In JDK 19 the release notes states the following:
The java.lang.Character class supports Unicode Character Database of 14.0 level, which adds 838 characters, for a total of 144,697 characters
Java char
data type is only 16-bit. Hence it can have a maximum combination of just 65,536 Unicode characters. I notice that the String
class can also parse byte arrays as Unicode strings only if it is recognized by the StandardCharsets
class.
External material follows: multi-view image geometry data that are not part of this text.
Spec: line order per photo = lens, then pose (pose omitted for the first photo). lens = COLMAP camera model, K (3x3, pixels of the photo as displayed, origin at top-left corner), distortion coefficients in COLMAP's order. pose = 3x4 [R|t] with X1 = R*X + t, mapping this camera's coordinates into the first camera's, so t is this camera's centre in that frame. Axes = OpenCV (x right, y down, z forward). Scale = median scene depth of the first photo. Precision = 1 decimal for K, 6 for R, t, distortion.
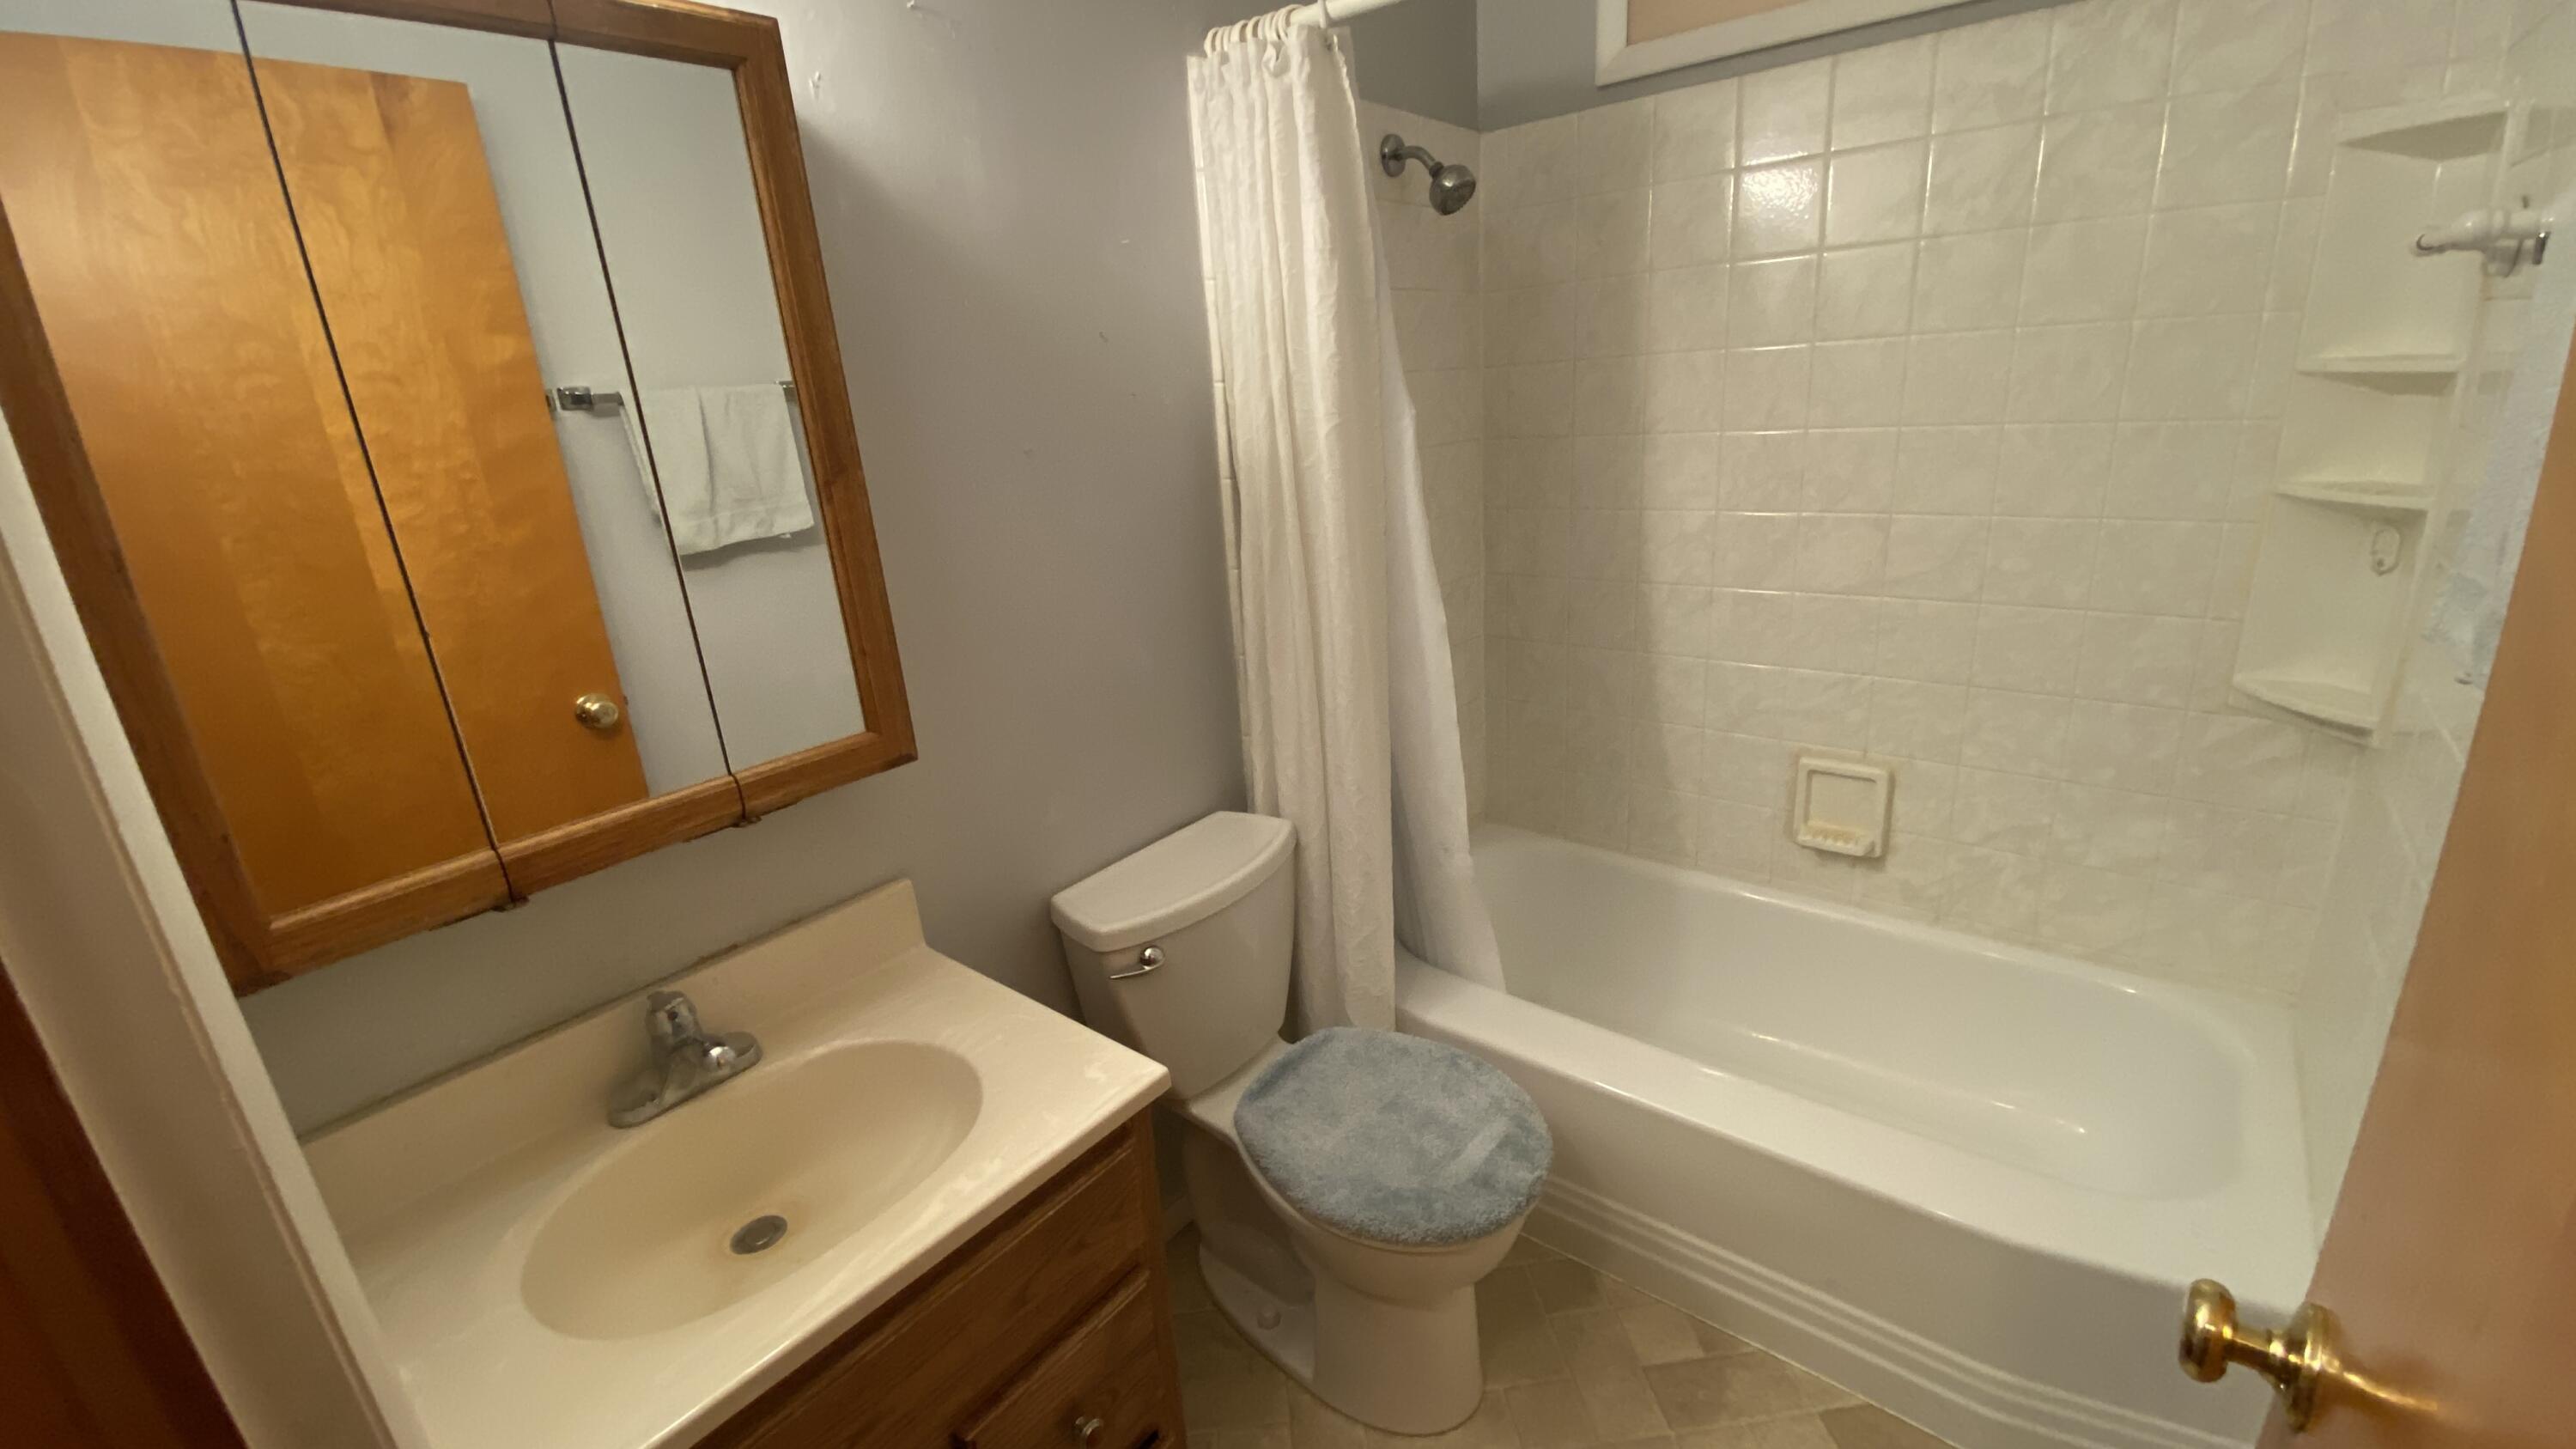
lens RADIAL K [[1032.3, 0, 1283.3], [0, 1032.3, 714.4], [0, 0, 1]] dist [0.008198, -0.015695]
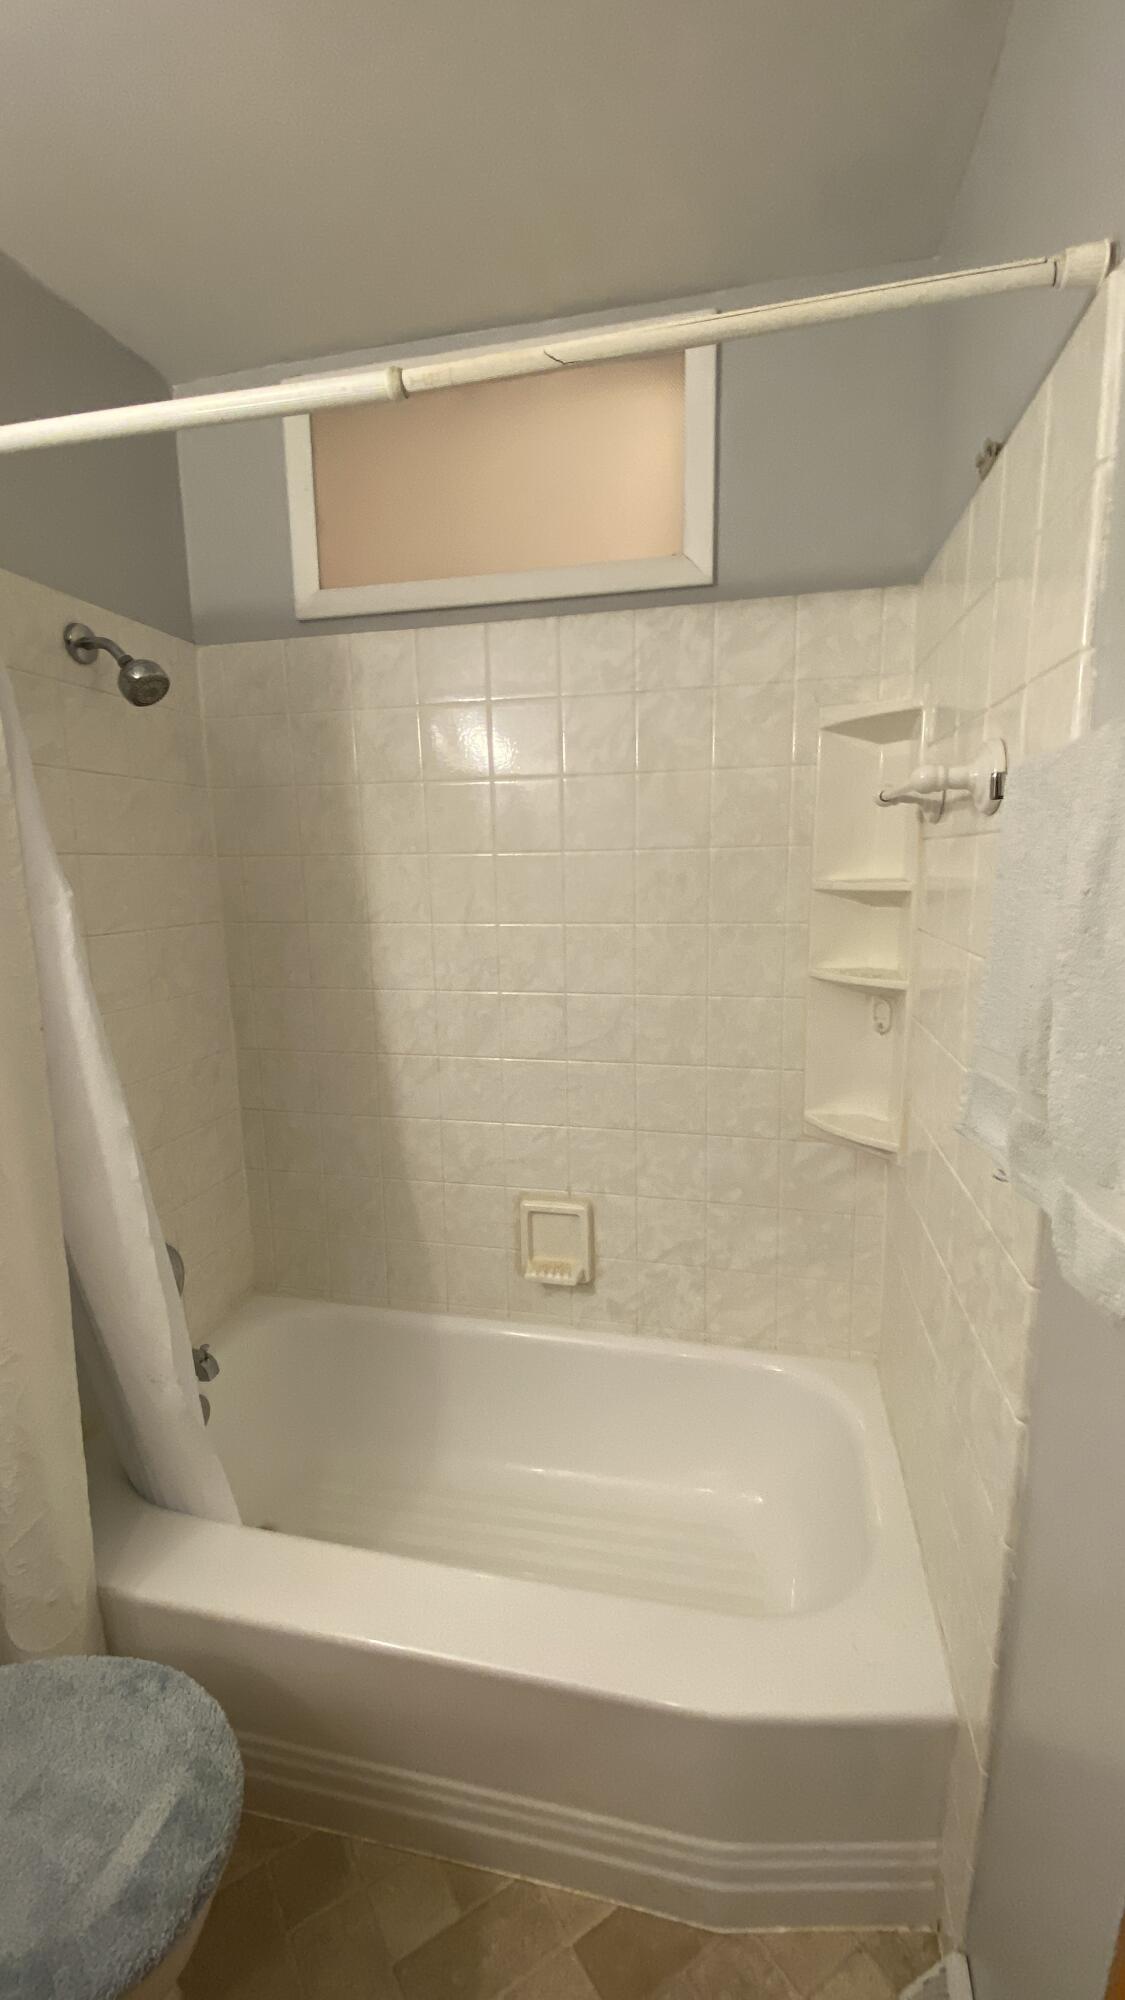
lens RADIAL K [[801.3, 0, 565.6], [0, 801.3, 998.7], [0, 0, 1]] dist [0.008198, -0.015695]
pose [[0.889774, -0.023957, 0.455772, 0.181470], [0.095947, 0.986124, -0.135476, -0.067902], [-0.446202, 0.164273, 0.879726, 0.203111]]
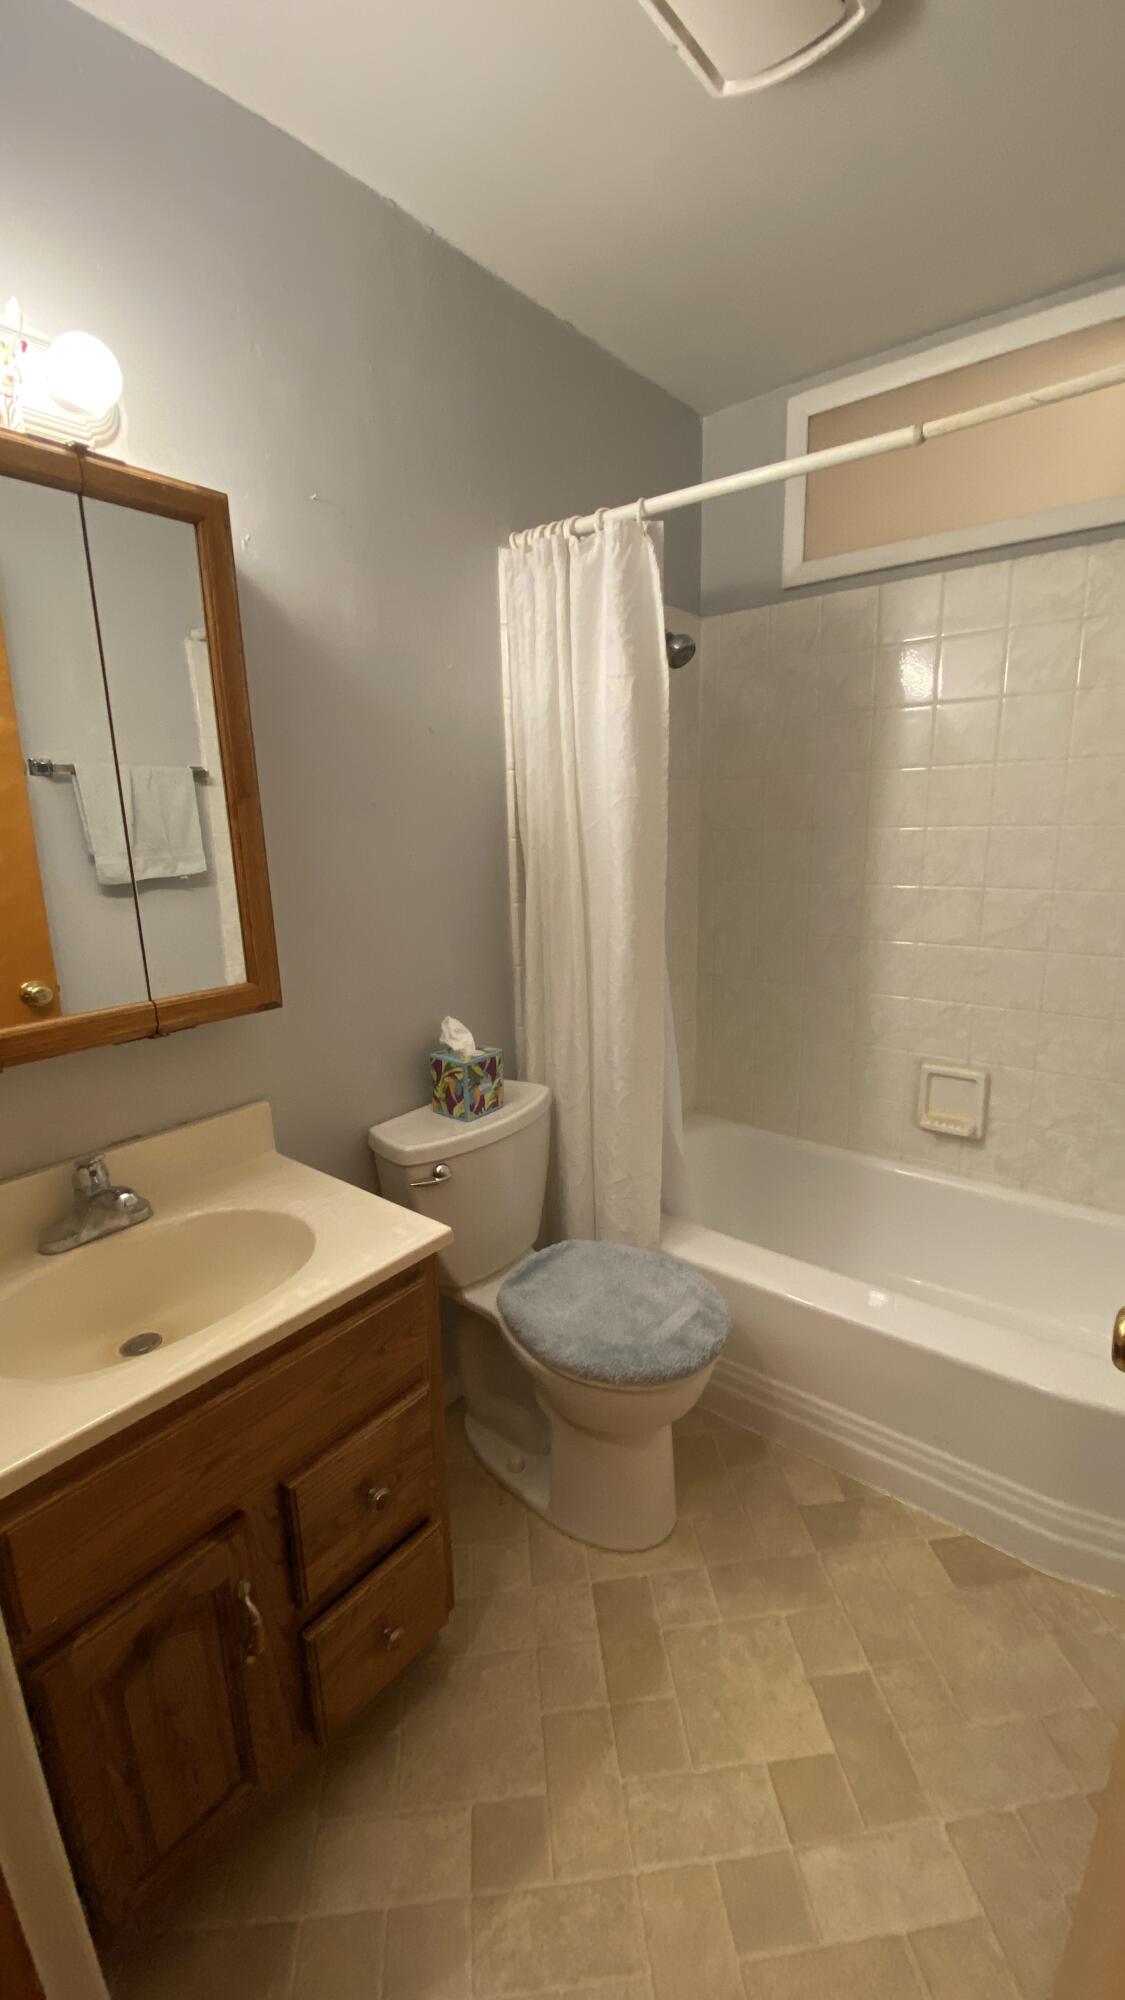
lens RADIAL K [[801.3, 0, 567.9], [0, 801.3, 996.9], [0, 0, 1]] dist [0.008198, -0.015695]
pose [[0.998956, 0.040498, 0.021122, 0.005971], [-0.038479, 0.995329, -0.088539, 0.080688], [-0.024609, 0.087634, 0.995849, -0.065041]]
If we look at the implementation, basically they all support only 16-bit Unicode in nature.
If I tried to use the constructor: String(int[] codePoints, int offset, int count)
or Character.toString(int codePoint)
, then they will just convert every character beyond 16-bit into 0x3F
(1-byte values).
public static void main(String[] arg)
{
int[] code = {0x1E020, 0x1E021, 0x1E022, 0x1E023};
String str = new String(code,0,4);
try (FileWriter writer = new FileWriter("C:\\test.txt"))
{
writer.write(str);
}
}
If you open test.txt file using Hex Editor, you'll notice that it will convert all 4 Unicode characters into a character with a value of 0x3F
. Using any constants within StandardCharsets
does not solve the issue.
So how to process 32-bit Unicode characters? Is there a standard Java class implementation which can accept and automatically process Unicode characters which consists of 4-bytes?